The limitations of our study are that the observations presented are cross-sectional and cannot resolve issues of causality. For example, it has been shown that depression can have a negative impact on social relationships over time (30), implying that we should regard social relationships as an outcome rather than as a predictor. Similarly, depression may influence the perception and report of diabetic neuropathy symptoms: depressed patients may have more negative evaluations. Both descriptive longitudinal and experimental studies are needed to determine the causal relationships. Additionally, it is important to note that other physiological factors, not assessed in this study, such as interleukin-6, a proinflammatory cytokine, known to be elevated in more severe illness, appear to induce “sickness behavior” and might have therefore accounted for some of the relationship between neuropathic symptoms and depression (31).

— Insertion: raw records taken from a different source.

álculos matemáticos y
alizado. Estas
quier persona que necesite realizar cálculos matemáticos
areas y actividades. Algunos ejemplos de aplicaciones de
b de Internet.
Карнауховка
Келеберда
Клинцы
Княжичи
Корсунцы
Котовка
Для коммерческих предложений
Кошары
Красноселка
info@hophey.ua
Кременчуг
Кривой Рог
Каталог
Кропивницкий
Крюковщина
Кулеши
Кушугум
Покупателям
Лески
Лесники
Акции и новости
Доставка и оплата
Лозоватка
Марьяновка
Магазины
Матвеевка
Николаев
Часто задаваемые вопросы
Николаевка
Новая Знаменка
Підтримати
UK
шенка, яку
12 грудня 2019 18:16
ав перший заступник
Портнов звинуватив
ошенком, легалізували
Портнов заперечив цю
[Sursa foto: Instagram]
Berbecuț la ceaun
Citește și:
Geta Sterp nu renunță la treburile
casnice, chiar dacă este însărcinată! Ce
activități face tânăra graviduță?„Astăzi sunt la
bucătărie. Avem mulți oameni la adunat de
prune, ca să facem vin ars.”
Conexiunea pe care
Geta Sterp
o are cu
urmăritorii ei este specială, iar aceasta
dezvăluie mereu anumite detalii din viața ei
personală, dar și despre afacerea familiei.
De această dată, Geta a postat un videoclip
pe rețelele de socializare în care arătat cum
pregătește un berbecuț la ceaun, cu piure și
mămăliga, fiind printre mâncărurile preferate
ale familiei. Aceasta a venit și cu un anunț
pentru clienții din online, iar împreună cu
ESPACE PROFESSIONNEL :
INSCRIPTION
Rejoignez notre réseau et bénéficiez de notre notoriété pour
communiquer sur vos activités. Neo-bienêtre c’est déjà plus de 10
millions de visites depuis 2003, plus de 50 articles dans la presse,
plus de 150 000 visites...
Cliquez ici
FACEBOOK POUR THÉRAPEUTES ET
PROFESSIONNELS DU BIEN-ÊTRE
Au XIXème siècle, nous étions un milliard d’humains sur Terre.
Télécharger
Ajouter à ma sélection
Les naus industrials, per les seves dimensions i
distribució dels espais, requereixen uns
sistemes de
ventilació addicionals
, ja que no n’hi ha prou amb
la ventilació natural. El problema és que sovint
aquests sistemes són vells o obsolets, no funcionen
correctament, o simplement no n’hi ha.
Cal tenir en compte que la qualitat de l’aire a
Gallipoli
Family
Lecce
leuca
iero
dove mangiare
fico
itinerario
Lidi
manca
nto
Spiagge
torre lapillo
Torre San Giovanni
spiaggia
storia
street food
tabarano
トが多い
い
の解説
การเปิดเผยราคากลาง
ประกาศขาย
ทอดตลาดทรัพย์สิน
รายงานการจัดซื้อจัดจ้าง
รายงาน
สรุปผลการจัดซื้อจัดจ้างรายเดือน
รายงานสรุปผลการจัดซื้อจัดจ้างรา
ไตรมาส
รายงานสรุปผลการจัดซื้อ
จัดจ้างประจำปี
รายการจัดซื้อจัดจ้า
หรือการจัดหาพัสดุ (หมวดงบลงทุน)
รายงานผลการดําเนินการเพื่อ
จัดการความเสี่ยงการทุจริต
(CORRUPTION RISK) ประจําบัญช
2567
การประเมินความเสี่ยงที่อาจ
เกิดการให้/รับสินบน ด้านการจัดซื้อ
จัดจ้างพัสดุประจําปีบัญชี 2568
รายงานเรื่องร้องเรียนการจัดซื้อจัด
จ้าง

Our study has several practical implications. First, it establishes that persons suffering from diabetic peripheral neuropathy have an increased risk for depressive symptoms. Second, this report identifies a symptom, unsteadiness, that may represent an important path linking neuropathy to depressive symptoms. Practitioners should therefore actively inquire about unsteadiness when assessing diabetic neuropathy in their patients, especially because there is preliminary evidence that physiotherapy and gait training may help patients to cope with this distressing disability (32). Consideration should also be given to providing such patients with mobility aids to provide increased confidence that they will not fall while walking. Finally, this study defines two possible psychosocial routes linking neuropathy to depressive symptoms (cognitive representation of diabetic neuropathy and diabetic neuropathy–related disruptions in functioning and changes in social-family roles). Thus, it identifies potential targets for interventions to alleviate depressive symptoms in subjects affected by diabetic peripheral neuropathy.